Il che significa che «affinché la violenza sia definibile come tortura, deve essere perpetrata due volte. In base alla nuova formulazione, quindi, un unico atto di violenza, nei confronti di una sola persona, non costituisce tortura».

 

PROVVEDIMENTO SPARITO.

Per Gonnella si tratta di un escamotage: «È un modo per bloccare la discussione parlamentare e per consentire l'impunità della tortura qualora la legge venisse definitivamente approvata».

Tant'è che il provvedimento «è scomparso dall'ordine del giorno della commissione Giustizia» a Palazzo Madama.

 

«Renzi sui diritti civili è il vice di Alfano»

 

Chi non intende mollare, però, sono le vittime delle torture alla scuola Diaz e alla caserma di Bolzaneto.

«È molto probabile che l'Italia venga nuovamente condannata. Sappiamo già con certezza che alcuni dei ricorrenti rifiuteranno la proposta di conciliazione per le violenze commesse a loro danno».

 

PETIZIONE ONLINE.

Un gesto coraggioso, che impedirà alle forze politiche di nascondere il tema sotto il tappeto: «Antigone, anche attraverso una petizione sul sito Change.org che ha raccolto finora più di 53 mila firme, chiede al presidente del Consiglio Matteo Renzi di uscire alla scoperto una seconda volta».
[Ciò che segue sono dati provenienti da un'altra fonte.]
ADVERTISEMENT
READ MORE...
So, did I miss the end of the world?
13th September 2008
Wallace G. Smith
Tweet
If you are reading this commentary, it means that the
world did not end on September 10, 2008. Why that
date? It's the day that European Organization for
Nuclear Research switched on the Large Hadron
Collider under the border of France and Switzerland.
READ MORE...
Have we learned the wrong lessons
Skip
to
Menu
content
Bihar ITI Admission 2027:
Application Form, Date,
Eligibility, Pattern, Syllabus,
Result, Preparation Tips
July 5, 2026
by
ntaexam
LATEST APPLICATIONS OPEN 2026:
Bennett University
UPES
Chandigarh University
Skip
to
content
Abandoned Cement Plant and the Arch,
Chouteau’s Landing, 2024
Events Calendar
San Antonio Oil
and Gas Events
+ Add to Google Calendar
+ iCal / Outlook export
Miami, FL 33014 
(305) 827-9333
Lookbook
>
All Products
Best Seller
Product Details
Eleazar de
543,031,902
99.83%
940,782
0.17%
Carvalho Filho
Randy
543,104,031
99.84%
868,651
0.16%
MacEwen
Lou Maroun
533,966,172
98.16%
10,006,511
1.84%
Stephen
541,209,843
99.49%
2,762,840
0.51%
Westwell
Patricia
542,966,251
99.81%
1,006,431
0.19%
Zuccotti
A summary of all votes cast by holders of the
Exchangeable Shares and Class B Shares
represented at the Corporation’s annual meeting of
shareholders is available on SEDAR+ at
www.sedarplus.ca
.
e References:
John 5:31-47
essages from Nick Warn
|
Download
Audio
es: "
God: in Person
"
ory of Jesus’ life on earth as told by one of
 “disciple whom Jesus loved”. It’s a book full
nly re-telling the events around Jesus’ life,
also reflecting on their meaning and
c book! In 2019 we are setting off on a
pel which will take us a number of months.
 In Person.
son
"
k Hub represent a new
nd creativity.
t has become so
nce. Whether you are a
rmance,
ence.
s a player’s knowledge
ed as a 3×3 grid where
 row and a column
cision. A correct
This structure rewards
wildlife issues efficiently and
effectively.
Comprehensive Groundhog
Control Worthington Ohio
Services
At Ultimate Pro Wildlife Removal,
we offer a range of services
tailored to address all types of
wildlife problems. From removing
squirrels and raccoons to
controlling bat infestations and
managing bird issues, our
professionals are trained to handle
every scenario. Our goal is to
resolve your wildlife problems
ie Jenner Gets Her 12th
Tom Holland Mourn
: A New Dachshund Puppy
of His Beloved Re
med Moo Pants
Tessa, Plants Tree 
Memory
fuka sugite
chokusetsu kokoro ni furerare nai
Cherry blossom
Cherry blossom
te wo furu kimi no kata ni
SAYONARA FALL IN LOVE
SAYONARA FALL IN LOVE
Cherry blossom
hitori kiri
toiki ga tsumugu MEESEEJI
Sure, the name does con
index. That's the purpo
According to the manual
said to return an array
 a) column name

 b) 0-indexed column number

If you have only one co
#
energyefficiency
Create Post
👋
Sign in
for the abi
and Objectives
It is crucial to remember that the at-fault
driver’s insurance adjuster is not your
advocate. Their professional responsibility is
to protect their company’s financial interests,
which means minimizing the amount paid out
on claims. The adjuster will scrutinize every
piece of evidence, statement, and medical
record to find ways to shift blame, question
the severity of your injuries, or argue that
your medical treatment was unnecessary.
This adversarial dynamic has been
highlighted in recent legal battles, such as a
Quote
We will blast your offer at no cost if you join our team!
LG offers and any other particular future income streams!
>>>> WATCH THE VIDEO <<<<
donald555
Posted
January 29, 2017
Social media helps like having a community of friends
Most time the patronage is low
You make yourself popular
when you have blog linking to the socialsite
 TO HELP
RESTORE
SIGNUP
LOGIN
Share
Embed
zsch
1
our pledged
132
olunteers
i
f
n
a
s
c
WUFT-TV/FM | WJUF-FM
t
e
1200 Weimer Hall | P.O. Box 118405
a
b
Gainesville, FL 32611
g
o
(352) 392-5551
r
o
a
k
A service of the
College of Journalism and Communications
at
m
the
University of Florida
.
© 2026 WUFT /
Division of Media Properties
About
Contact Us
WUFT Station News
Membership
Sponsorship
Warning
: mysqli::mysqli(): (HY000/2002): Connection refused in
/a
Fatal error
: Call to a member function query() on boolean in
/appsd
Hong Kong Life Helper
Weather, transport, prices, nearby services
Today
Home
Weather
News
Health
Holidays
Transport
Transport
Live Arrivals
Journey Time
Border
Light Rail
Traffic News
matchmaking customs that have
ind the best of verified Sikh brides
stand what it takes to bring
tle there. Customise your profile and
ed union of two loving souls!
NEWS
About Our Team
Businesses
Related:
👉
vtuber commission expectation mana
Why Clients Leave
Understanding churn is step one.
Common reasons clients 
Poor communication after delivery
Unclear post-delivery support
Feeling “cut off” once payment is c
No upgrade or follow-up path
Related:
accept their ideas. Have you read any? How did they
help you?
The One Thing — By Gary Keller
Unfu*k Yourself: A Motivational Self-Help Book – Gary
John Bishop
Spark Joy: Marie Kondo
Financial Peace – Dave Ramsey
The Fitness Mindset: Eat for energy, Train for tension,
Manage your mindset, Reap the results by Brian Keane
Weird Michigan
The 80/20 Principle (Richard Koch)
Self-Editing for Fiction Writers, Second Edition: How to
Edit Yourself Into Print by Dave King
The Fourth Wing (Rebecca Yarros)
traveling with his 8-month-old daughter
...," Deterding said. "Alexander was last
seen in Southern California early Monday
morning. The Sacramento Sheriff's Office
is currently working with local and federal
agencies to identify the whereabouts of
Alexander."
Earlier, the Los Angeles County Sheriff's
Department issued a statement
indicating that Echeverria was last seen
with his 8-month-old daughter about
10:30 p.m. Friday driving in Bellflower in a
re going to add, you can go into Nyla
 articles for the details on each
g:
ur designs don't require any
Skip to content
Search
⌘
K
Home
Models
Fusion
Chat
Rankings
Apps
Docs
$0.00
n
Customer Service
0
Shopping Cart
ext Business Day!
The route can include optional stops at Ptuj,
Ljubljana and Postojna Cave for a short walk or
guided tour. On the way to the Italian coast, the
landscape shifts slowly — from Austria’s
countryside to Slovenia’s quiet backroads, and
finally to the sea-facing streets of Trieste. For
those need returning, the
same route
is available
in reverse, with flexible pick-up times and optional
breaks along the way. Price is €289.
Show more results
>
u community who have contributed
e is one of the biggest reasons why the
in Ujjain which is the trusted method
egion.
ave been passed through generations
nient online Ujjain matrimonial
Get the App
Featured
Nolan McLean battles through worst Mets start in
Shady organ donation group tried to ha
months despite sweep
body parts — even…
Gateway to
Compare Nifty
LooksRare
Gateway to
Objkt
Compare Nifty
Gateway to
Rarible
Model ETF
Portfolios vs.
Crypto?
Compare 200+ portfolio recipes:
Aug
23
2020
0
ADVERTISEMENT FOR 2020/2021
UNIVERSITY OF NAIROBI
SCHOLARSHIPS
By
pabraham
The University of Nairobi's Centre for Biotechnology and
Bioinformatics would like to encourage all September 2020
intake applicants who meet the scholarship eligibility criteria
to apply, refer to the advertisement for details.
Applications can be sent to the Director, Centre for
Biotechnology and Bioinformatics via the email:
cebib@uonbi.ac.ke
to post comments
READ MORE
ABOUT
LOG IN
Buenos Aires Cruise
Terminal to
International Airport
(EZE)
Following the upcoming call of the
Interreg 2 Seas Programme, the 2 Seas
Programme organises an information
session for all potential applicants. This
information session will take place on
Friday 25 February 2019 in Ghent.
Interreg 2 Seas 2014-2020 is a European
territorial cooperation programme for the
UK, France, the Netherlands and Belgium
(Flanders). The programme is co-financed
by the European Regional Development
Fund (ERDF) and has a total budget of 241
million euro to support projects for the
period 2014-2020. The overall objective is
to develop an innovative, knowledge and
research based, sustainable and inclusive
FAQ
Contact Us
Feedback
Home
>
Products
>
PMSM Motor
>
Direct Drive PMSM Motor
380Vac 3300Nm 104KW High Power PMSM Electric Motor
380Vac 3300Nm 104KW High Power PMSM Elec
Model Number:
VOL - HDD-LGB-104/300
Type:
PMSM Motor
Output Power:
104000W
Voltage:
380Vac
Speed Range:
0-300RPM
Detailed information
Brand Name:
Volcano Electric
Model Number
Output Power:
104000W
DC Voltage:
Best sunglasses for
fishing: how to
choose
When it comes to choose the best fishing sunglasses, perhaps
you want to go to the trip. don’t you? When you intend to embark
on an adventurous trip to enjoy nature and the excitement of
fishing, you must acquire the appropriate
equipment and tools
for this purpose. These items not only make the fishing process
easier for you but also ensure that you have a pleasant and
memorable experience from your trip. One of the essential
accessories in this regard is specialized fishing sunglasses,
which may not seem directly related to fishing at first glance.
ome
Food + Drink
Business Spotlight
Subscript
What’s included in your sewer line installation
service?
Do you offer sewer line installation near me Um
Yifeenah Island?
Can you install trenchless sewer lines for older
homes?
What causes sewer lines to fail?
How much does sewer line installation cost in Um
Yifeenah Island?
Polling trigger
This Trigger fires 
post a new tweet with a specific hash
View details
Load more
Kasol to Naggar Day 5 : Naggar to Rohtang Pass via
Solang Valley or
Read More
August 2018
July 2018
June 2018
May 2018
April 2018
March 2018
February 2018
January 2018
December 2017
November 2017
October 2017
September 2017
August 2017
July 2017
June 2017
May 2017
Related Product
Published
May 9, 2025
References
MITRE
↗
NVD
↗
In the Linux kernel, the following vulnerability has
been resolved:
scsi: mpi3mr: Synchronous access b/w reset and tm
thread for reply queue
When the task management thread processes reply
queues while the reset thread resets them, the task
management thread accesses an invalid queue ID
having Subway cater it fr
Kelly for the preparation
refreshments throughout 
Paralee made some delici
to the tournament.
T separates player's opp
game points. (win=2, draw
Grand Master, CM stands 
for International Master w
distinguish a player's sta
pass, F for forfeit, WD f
Perché «non è possibile che il governo, sui temi che riguardano i diritti dei cittadini, diventi ostaggio del Nuovo centrodestra. Cosa vuole fare Renzi, vuole diventare il vice di Alfano?».

 

«TORTURA INUTILE CON I TERRORISTI».

L'introduzione del reato di tortura, così come la cancellazione del reato di immigrazione clandestina, non può essere sacrificata in nome della «ricerca del consenso».

E l'emergenza terrorismo non può essere considerata un valido argomento: «La giurisprudenza e la storia hanno dimostrato l'inutilità della tortura in questi casi. La prigione di Abu Ghraib non ha sconfitto il terrore e sotto tortura non si dice la verità, ma qualsiasi cosa serva a far cessare il tormento».